Est de la RDC : la Russie pointe du doigt l’Ukraine dans le soutien au m23

Dans un contexte géopolitique déjà tendu, l’Est de la République démocratique du Congo (RDC) se retrouve au cœur d’une nouvelle polémique internationale. Moscou vient d’accuser Kiev de figurer parmi les soutiens étrangers du M23, un mouvement rebelle actif dans les provinces du Nord-Kivu et du Sud-Kivu. Cette révélation, formulée par le chef de la diplomatie russe, Sergueï Lavrov, lors d’une visite officielle à Bujumbura, bouleverse les équilibres régionaux.

Des accusations lourdes et des implications régionales

Lors d’une conférence de presse conjointe avec son homologue burundais, Édouard Bizimana, le ministre russe des Affaires étrangères a dénoncé ce qu’il qualifie d’« ingérences étrangères flagrantes » dans les affaires congolaises. Selon lui, le groupe armé M23, qui contrôle d’importantes zones stratégiques, bénéficierait d’un appui extérieur, notamment ukrainien, en plus du soutien rwandais déjà évoqué par la communauté internationale.

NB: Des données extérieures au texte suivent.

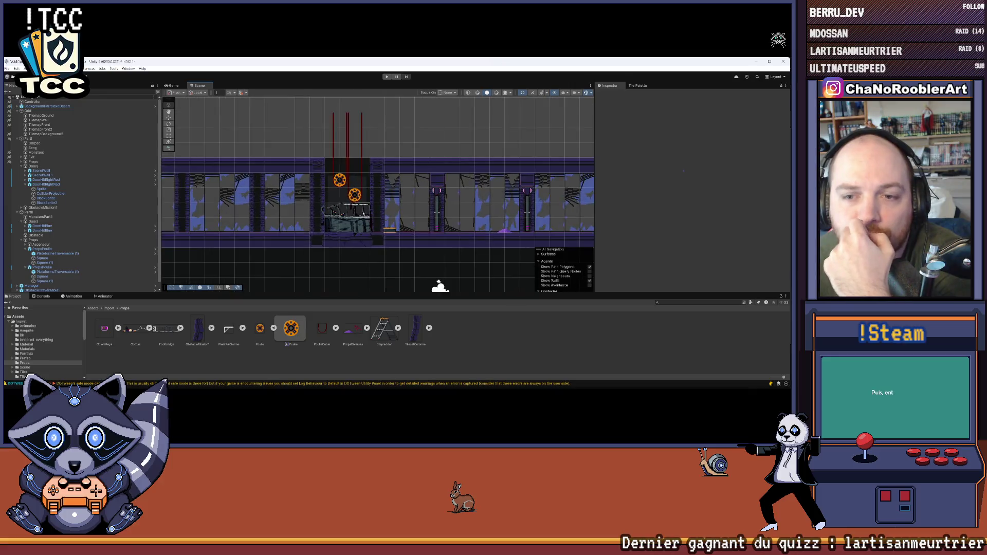
pyautogui.scroll(1, 355, 206)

Sergueï Lavrov a précisé que « les autorités légitimes de la RDC, avec le soutien du Burundi, font face à une agression menée par le M23, soutenue par des acteurs étrangers, dont des Ukrainiens ». Ces déclarations interviennent alors que les tensions persistent entre Kinshasa et Kigali, accusé d’être le principal bailleur de fonds du mouvement rebelle.

« Les Ukrainiens s’immiscent dans de nombreux conflits en Afrique, soutenant des forces opposées aux gouvernements légitimes. Leur objectif ? Renforcer leur influence sur le continent et créer des difficultés aux pays amis de la Russie. »

Sergueï Lavrov, ministre russe des Affaires étrangères

L’usage des drones et des mercenaires : une évolution alarmante du conflit

Les récentes déclarations de Moscou ne se limitent pas aux accusations contre l’Ukraine. La Russie a également exprimé ses inquiétudes concernant l’utilisation croissante de drones armés dans le conflit, un phénomène qui aggrave la crise humanitaire et sécuritaire dans l’Est de la RDC. Selon Anna Evstigneeva, chargée d’affaires de la Fédération de Russie auprès de l’ONU, certaines frappes, comme celle survenue à Goma en mars 2026 ayant coûté la vie à un membre de l’UNICEF, illustrent cette dangerosité accrue.

Les autorités russes ont également pointé du doigt la présence présumée de mercenaires étrangers, certains ayant acquis une expérience militaire en Ukraine avant d’être recrutés comme instructeurs ou opérateurs de drones au sein des groupes armés congolais. Une situation qui, selon Moscou, reflète une tentative de déstabilisation orchestrée depuis l’extérieur.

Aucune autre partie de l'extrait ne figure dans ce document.